#### Work required
Go through the following data and transcribe exactly the stretch of lines from the one holding "hfov_deg: 22.0" to the one holding "focal_mm: 3", both included.

______

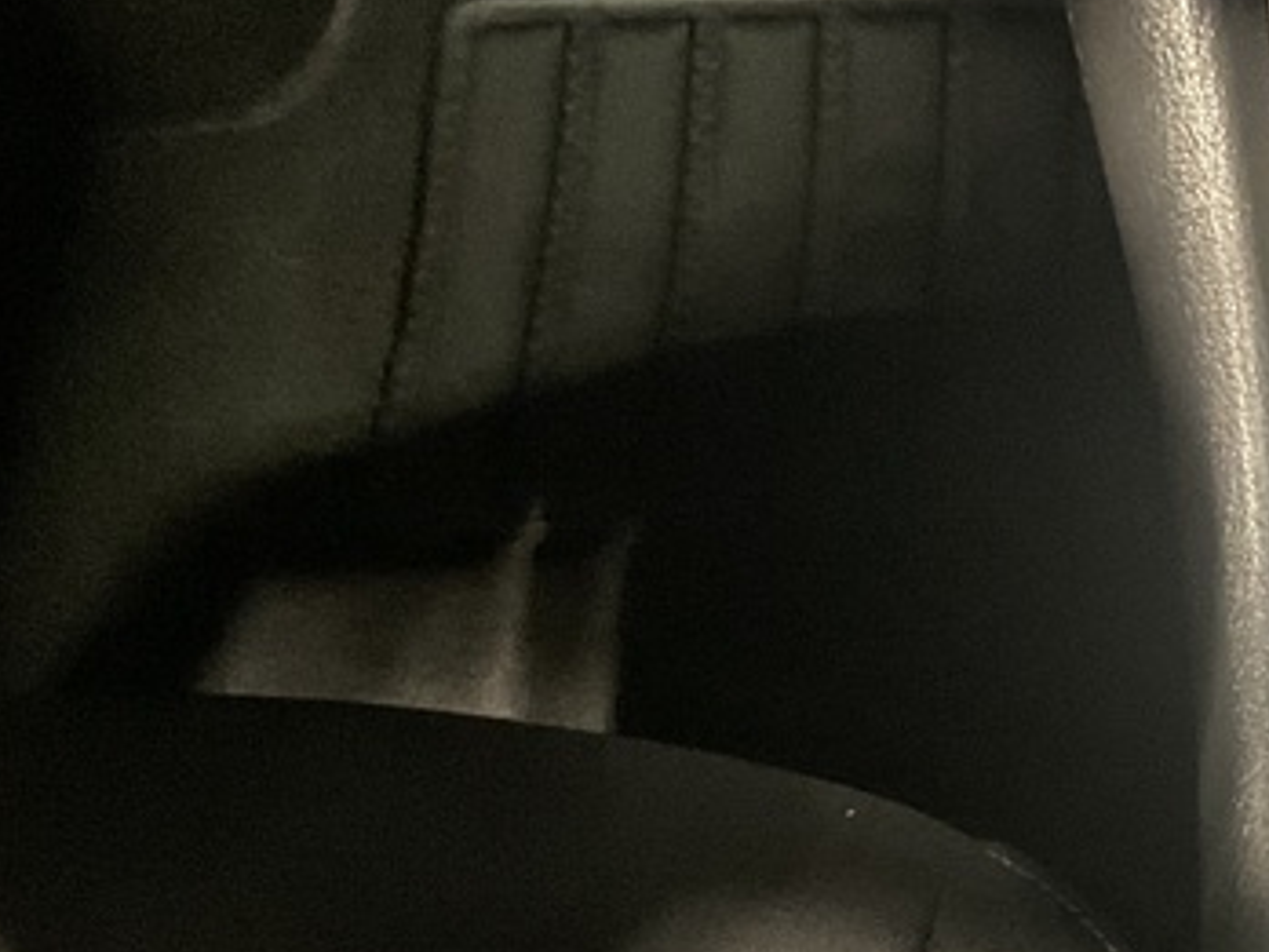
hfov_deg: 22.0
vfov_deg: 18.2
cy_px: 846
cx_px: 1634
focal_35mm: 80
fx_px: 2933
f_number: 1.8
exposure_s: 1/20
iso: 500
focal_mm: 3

______

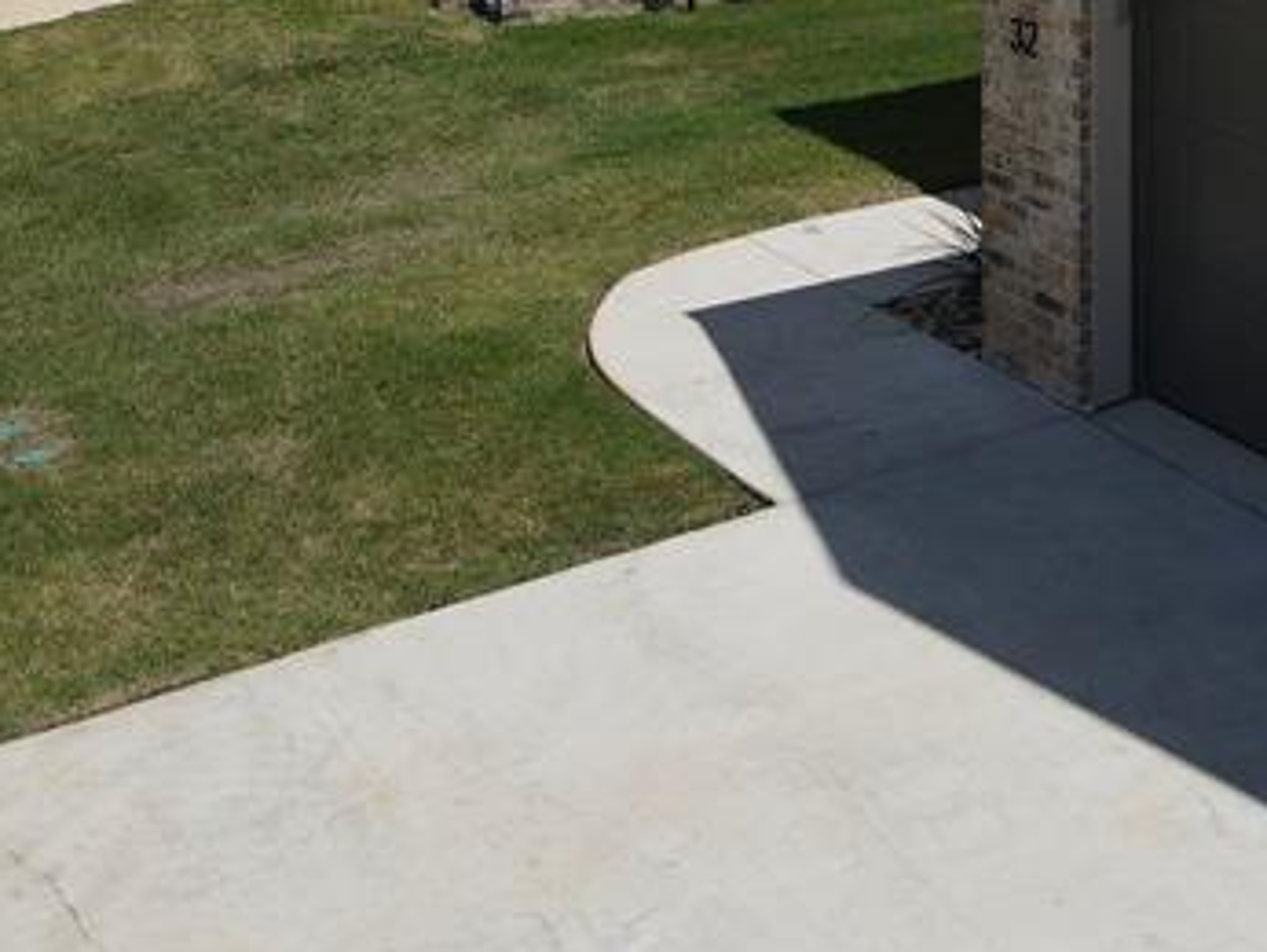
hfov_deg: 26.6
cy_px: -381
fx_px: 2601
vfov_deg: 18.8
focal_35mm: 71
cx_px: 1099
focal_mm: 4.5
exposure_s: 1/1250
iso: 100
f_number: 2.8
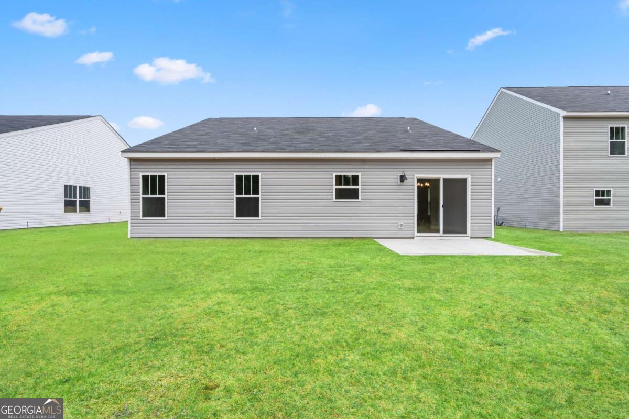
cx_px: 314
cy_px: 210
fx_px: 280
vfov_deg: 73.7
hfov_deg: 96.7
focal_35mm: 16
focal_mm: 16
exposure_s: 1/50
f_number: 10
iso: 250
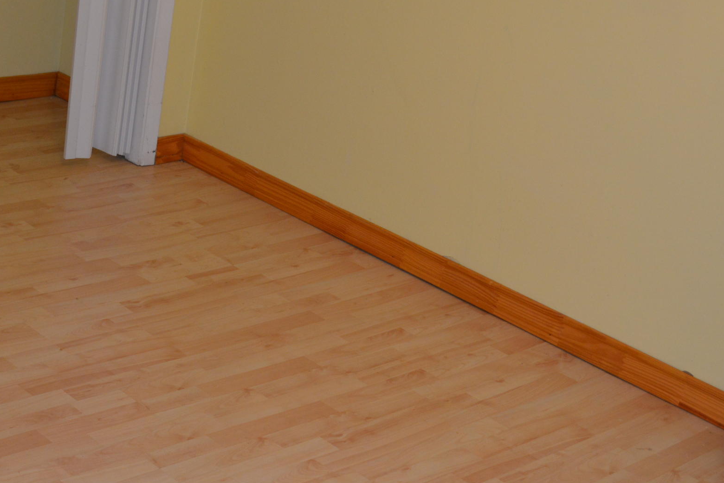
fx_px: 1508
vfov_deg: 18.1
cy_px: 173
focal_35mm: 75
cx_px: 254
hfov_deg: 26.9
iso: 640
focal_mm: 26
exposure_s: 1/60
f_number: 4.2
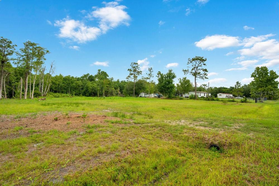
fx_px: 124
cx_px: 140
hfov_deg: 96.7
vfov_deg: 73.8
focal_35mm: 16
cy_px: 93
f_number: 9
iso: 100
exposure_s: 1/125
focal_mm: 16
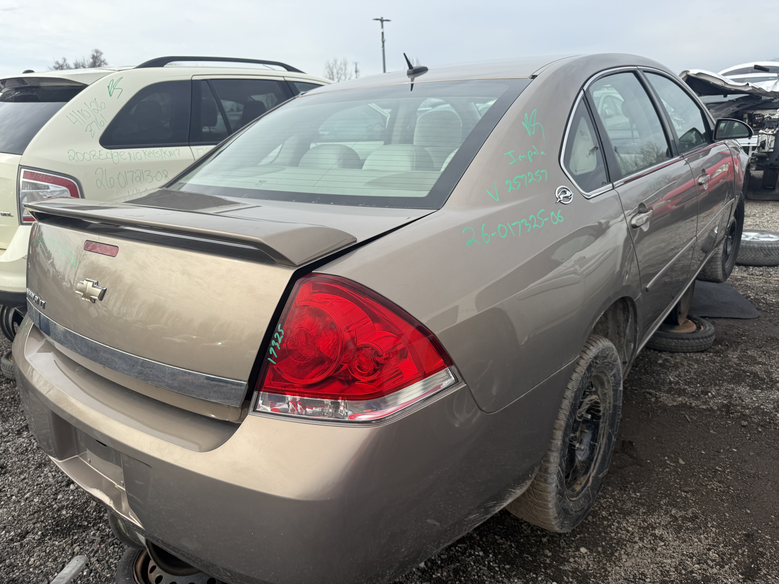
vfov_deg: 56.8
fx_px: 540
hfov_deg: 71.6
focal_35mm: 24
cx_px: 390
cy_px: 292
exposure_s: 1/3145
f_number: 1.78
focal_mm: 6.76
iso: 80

______

#### Result
hfov_deg: 22.0
vfov_deg: 18.2
cy_px: 846
cx_px: 1634
focal_35mm: 80
fx_px: 2933
f_number: 1.8
exposure_s: 1/20
iso: 500
focal_mm: 3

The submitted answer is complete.